**Available data**

++++++++

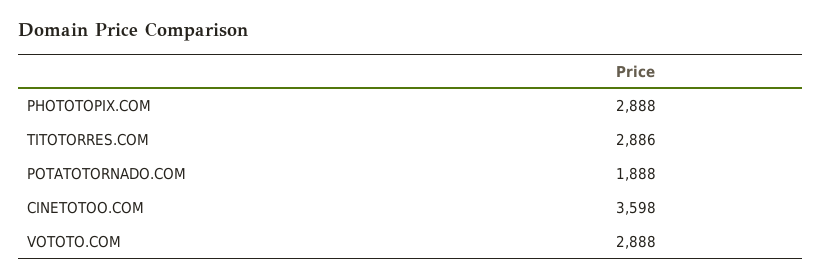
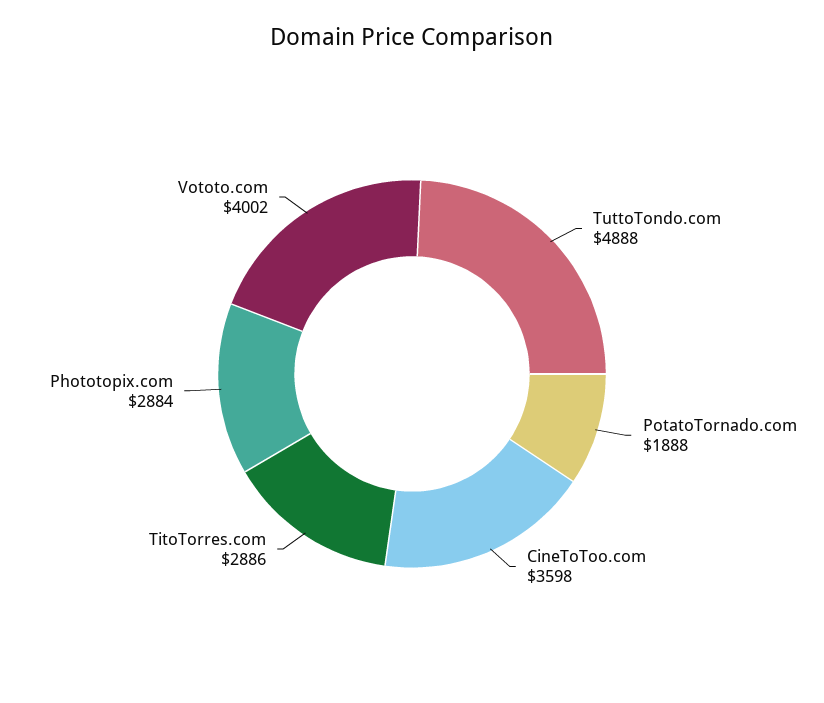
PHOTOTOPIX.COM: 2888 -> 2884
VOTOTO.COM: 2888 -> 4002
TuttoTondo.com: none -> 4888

++++++++

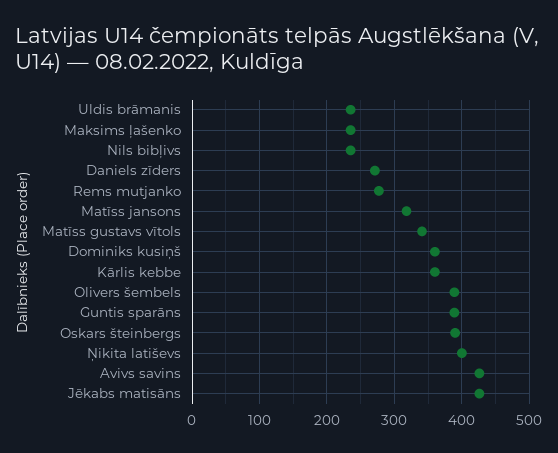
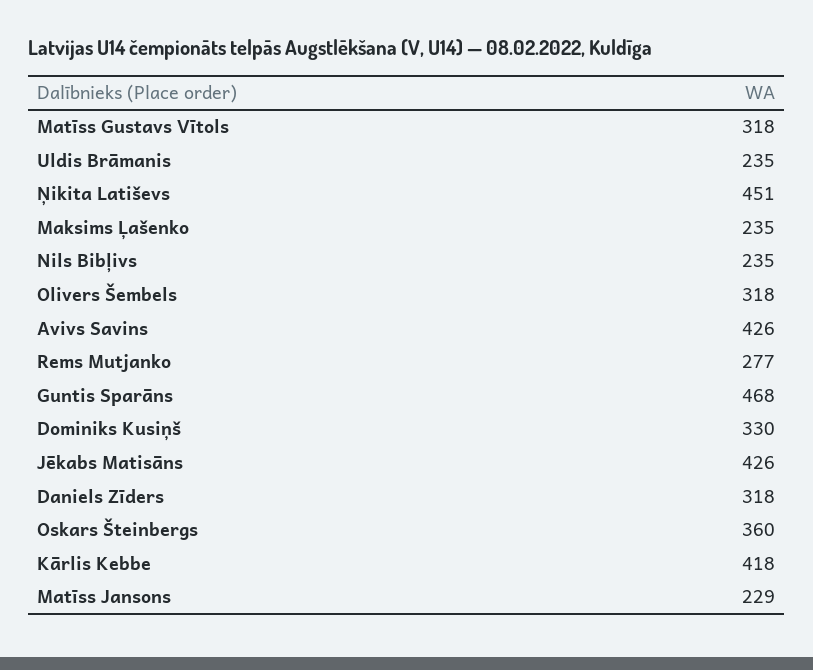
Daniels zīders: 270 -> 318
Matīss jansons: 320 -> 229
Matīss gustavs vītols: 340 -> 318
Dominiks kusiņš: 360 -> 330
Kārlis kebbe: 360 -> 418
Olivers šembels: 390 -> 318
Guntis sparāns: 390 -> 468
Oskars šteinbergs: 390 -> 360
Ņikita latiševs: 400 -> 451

++++++++

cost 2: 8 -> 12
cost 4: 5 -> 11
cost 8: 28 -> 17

++++++++

**Work to be completed**
What is needed is the number of lines in these entries that include the word "Matīss"; please give it alone.

**Response to the exercise**
2